Functional count data occur frequently in real practice. The first motivating dataset is number of taxi passengers recorded over a few years among different zones in New York see Dubey and Müller (2022). The second motivating dataset is hospital admissions over a few years among different areas in Leeds see Liu et al. (2024). However, the methodology for functional count data is far behind. As far as we know, only two relevant works exist: Canale and Dunson (2012) and Sentürk et al. (2014). The main limitation of these two works is they cannot reduce dimension and therefore following-up regression, classification, clustering cannot be constructed in functional data analysis (FDA) way.
Therefore, in this project, we aim to establish functional principal component analysis (FPCA) framework (including multiple FPCA) for functional count data.
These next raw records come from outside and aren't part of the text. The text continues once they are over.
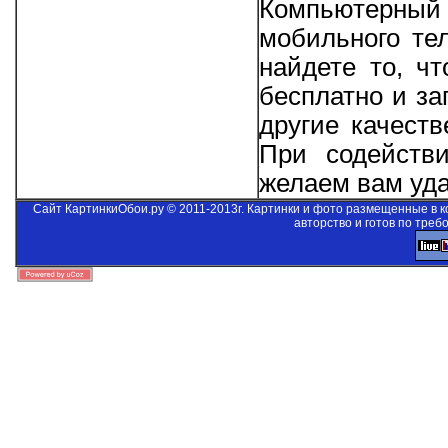
Компьютерный 
мобильного те
найдете то, ч
бесплатно и за
другие качеств
При содейст
желаем вам уда
Сайт КартинкиОбои.ру © 2011-2013г. Картинки и фото размещенные в 
авторство и готов по треб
FPCA is an important tool in FDA, for its utility in dimensionality reduction and variation mode exploration.
References:
Canale, A., and Dunson, D. B. (2012). A Bayesian nonparametric model for count functional data. In XLVI Riunione Scientifica SIS (pp. 1-8). CLEUP-Coop. Libraria Editrice Universita di Padova.
Dubey, P., and Müller, H. G. (2020). Functional models for time-varying random objects. Journal of the Royal Statistical Society Series B: Statistical Methodology, 82(2), 275-327.
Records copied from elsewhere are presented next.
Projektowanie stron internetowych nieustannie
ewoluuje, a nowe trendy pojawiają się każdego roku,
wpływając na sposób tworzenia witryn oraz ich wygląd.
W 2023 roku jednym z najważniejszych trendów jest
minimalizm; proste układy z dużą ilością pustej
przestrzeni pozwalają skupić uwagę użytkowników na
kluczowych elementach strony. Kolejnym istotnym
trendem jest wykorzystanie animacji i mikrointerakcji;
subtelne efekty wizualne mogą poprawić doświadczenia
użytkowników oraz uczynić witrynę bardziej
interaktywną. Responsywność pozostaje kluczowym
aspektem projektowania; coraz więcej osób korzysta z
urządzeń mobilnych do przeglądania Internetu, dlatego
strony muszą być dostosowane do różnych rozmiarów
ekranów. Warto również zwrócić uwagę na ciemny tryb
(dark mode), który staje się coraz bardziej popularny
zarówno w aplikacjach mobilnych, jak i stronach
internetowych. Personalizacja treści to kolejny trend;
Liu, H., Aivaliotis, G., Kumar, V., and Houwing-Duistermaat, J. (2024). On Estimation of the Effect Lag of Predictors and Prediction in a Functional Linear Model. Statistics in Biosciences, 16(1), 1-24.
Sentürk, D., Dalrymple, L. S., and Nguyen, D. V. (2014). Functional linear models for zero-inflated count data with application to modelling hospitalizations in patients on dialysis. Statistics in medicine, 33(27), 4825-4840.
Student profile:
The successful PhD candidate should have a solid background in mathematics and statistics, with a stong interest in statistical modelling of count data. Key skill required for the project is competent use of R.